È stata la prova del nove, un dato materiale che diventa qualcosa che è altro, altrove, un dramma consegnato all’evidenza. In fondo non ha granché senso chiedere che ore sono in in un carcere perché, dentro le mura carcerarie, il tempo proprio non esiste. D’altronde potrebbe mai essere diversamente? Che senso avrebbe contare i secondi, i minuti, le ore in un luogo nel quale al massimo puoi prendere una boccata di caldo feroce in un arido passeggio, soffrire il senso dell’inutilità, della depersonalizzazione, della pena che è morte civile? Come ne La persistenza della memoria di Salvador Dalì, in carcere gli orologi sono molli, quasi liquefatti, un po’ come la vita dei poveri diavoli che non hanno diritto alla ricerca del tempo perduto. Lo ha deciso l’ideologia rettiliana della retribuzione, del taglione, quella concezione diabolica che ha partorito strutture nelle quali si deve patire, stentare, soffrire.
A guisa dei “fiori del male” di Baudelaire il tempo che passa, in un penitenziario, divora, sfianca, annichilisce. Un detenuto ha un sogno nel cassetto: un sorso d’acqua fredda. Proprio così: nei frigoriferi (ammesso che esistano) di alcune carceri non puoi mettere una bottiglia d’acqua. Un altro malcapitato vorrebbe un ventilatore nel giorno in cui in Sicilia si sfiorano i 48 gradi; un altro ancora sogna d’inverno una coperta dignitosa o uno spazio di socialità. Forse a questo punto è pure saggio non avere un orologio funzionante sulla parete di un carcere perché diventerebbe soltanto un peso smisurato, un ordigno pronto a esplodere, un nemico. È proprio vacuità, il gusto del nulla. Si discute finanche su quante merendine possa portare un condannato a colloquio con i propri bambini (anche questo si è avuto il coraggio di normare) mentre ammalarsi in galera è la peggiore sventura che possa capitare.

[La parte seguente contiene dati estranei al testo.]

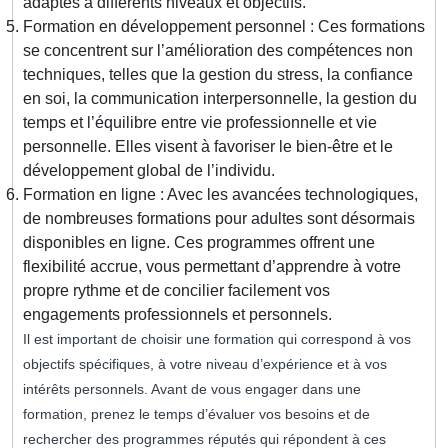
adaptés à différents niveaux et objectifs.
Formation en développement personnel : Ces formations
se concentrent sur l’amélioration des compétences non
techniques, telles que la gestion du stress, la confiance
en soi, la communication interpersonnelle, la gestion du
temps et l’équilibre entre vie professionnelle et vie
personnelle. Elles visent à favoriser le bien-être et le
développement global de l’individu.
Formation en ligne : Avec les avancées technologiques,
de nombreuses formations pour adultes sont désormais
disponibles en ligne. Ces programmes offrent une
flexibilité accrue, vous permettant d’apprendre à votre
propre rythme et de concilier facilement vos
engagements professionnels et personnels.
Il est important de choisir une formation qui correspond à vos
objectifs spécifiques, à votre niveau d’expérience et à vos
intérêts personnels. Avant de vous engager dans une
formation, prenez le temps d’évaluer vos besoins et de
rechercher des programmes réputés qui répondent à ces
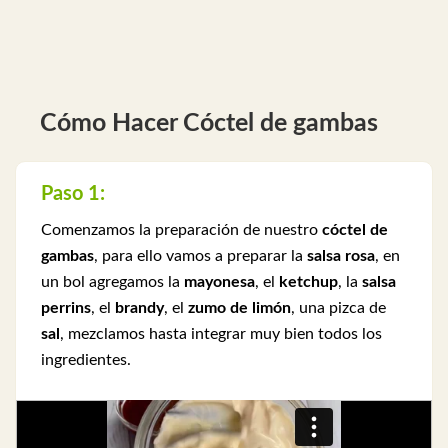
Cómo Hacer Cóctel de gambas
Paso 1:
Comenzamos la preparación de nuestro
cóctel de
gambas
, para ello vamos a preparar la
salsa rosa
, en
un bol agregamos la
mayonesa
, el
ketchup
, la
salsa
perrins
, el
brandy
, el
zumo de limón
, una pizca de
sal
, mezclamos hasta integrar muy bien todos los
ingredientes.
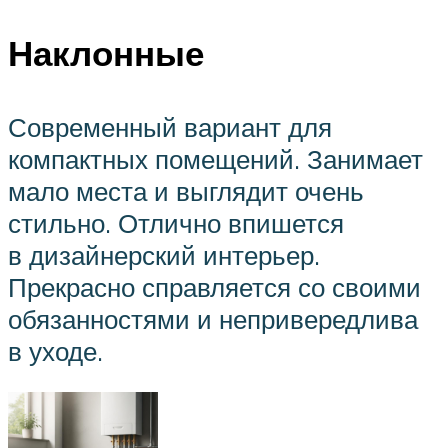
Наклонные
Современный вариант для
компактных помещений. Занимает
мало места и выглядит очень
стильно. Отлично впишется
в дизайнерский интерьер.
Прекрасно справляется со своими
обязанностями и непривередлива
в уходе.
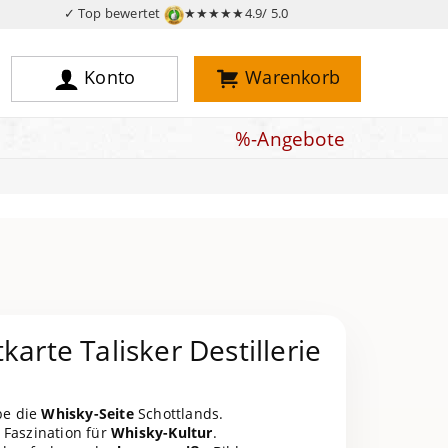
✓ Top bewertet
★★★★★
4.9/ 5.0
Konto
Warenkorb
%-Angebote
karte Talisker Destillerie
be die
Whisky-Seite
Schottlands.
Faszination für
Whisky-Kultur
.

Può accadere nelle carceri italiane, come a Vibo Valentia e a Catanzaro, di imbattersi pure in disabili fisici e psichici, in vecchietti di 85 anni che sono in predicato di traslocare altrove ma che noi teniamo lì, in cattività, per mettere sul tavolo tutto il peso della violenza di stato, della terribilità. La verità è presto detta: il nostro è uno stato che, nel nome di Abele, sguazza nella illegalità, nella violazione dei diritti umani fondamentali, diviene esso stesso carnefice.

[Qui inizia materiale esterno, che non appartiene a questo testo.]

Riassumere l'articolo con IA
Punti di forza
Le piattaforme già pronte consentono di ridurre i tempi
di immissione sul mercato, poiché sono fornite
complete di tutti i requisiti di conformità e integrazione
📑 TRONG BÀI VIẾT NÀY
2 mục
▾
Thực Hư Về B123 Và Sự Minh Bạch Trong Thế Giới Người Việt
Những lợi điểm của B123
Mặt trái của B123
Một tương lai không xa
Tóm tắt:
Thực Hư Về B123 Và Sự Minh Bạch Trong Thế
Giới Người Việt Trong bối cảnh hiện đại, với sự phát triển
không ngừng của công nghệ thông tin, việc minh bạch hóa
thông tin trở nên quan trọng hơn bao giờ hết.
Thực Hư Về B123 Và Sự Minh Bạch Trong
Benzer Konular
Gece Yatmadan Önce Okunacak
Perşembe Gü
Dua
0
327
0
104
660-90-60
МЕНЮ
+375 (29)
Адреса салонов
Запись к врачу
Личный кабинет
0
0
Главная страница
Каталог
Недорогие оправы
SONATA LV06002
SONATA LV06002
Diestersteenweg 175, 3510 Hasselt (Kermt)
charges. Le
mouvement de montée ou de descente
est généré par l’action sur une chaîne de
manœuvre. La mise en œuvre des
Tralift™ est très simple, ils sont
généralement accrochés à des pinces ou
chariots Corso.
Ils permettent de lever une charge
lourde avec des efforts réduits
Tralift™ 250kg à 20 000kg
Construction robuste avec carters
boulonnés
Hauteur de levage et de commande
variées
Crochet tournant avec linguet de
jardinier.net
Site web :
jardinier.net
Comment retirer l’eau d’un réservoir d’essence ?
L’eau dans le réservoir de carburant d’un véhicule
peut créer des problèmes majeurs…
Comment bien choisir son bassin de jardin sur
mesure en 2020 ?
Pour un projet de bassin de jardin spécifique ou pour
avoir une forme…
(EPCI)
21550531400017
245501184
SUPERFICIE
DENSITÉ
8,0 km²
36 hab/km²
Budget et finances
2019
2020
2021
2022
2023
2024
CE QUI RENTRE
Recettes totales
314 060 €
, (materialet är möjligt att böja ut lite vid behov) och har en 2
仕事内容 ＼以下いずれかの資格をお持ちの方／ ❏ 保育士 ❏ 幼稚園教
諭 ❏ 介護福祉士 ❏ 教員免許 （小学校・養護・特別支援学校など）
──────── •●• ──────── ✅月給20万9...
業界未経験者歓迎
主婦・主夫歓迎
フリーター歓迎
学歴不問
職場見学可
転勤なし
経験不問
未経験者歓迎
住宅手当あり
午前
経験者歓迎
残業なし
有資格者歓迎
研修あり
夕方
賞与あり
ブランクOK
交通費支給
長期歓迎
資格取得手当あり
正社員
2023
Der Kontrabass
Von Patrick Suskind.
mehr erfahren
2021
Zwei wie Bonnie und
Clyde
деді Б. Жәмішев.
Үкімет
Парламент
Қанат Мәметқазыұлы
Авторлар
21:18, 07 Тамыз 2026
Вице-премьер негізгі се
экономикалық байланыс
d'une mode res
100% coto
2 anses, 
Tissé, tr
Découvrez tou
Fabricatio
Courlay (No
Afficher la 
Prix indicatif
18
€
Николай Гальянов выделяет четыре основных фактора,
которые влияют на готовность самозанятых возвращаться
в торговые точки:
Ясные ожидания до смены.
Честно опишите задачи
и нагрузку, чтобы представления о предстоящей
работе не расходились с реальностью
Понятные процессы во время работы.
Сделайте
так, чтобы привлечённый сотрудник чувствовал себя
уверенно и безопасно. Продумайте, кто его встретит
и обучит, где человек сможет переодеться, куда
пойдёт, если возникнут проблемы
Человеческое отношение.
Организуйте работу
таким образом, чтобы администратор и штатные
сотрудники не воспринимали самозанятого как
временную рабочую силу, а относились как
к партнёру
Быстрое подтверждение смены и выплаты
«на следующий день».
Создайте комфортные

Non ha proprio senso sostituirli gli orologi rotti in carcere: promettiamo di non segnalarlo al dipartimento dell’amministrazione penitenziaria. Il tempo è tiranno, è nemico: meglio non averne contezza. Ci sono in quei luoghi mortiferi colpevoli che provano a tirarsi da terra sollevandosi per i capelli, a non farsi corrodere dal tarlo della rassegnazione. Faticano, studiano, inventano dolci buonissimi, hanno lo sguardo terso di chi non si bagna nella stessa acqua di un tempo. Restano però lì perché “l’orologio” è “rotto” e il tribunale di sorveglianza di Catanzaro non concepisce misure alternative e benefici penitenziari.

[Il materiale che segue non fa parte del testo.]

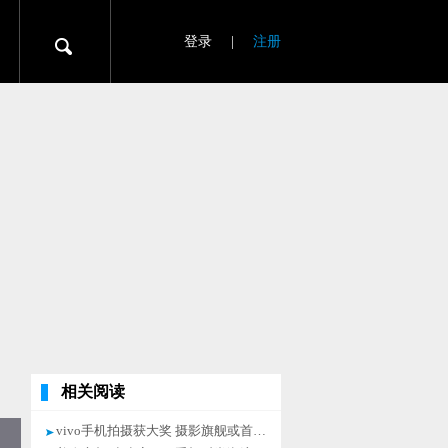
登录
|
注册
相关阅读
vivo手机拍摄获大奖 摄影旗舰或首曝光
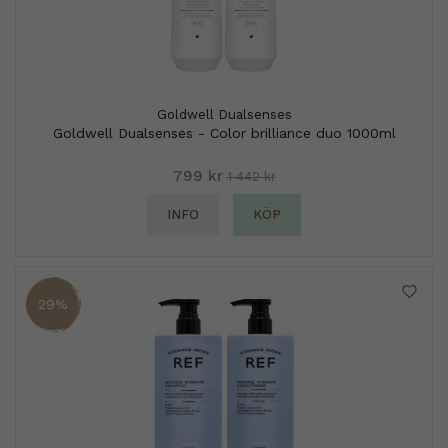
Goldwell Dualsenses
Goldwell Dualsenses - Color brilliance duo 1000ml
799 kr
1 442 kr
INFO
KÖP
29%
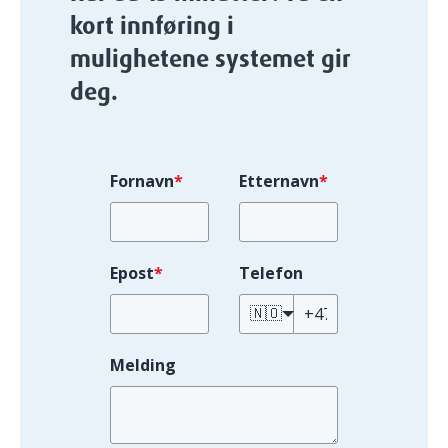
kort innføring i
mulighetene systemet gir
deg.
Fornavn
*
Etternavn
*
Epost
*
Telefon
🇳🇴
Melding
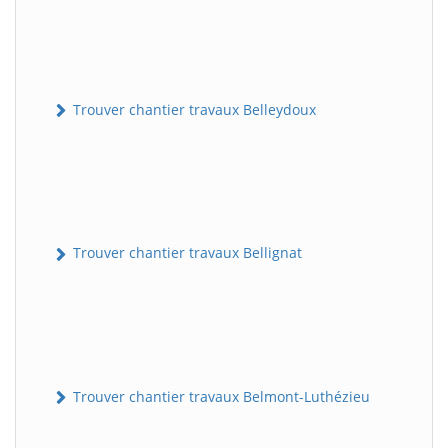
Trouver chantier travaux Belleydoux
Trouver chantier travaux Bellignat
Trouver chantier travaux Belmont-Luthézieu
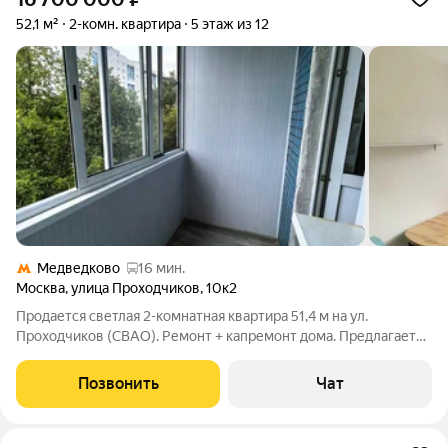
52,1 м²
2-комн. квартира
5 этаж из 12
Медведково
16 мин.
Москва
,
улица Проходчиков
,
10к2
Продается светлая 2-комнатная квартира 51,4 м на ул.
Проходчиков (СВАО). Ремонт + капремонт дома. Предлагается
к покупке уютная 2-комнатная квартира в Москве (район
Ярославский) от собственников. Без посредников и комиссий.
Позвонить
Чат
Два взрослых собственника,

Tutto è fuori dal tempo in questa storia di orologi rotti. Lo è il carcere stesso: una struttura anacronistica che non dovrebbe più esistere, un ferro vecchio della storia. Si grida spesso che il carcere andrebbe migliorato, reso più umano. Non si può proprio migliorare uno spazio che nasce strutturalmente per arrecare dolore, nel quale, negli anni, migliaia di detenuti si sono tolti la vita. Lo avevano capito Gustav Radbruch ed Aldo Moro: «Non abbiamo bisogno di un diritto penale migliore ma di qualcosa di meglio del diritto penale». Noi non chiederemo la sostituzione degli orologi rotti. Non c’è nulla da sostituire: il carcere va solo superato.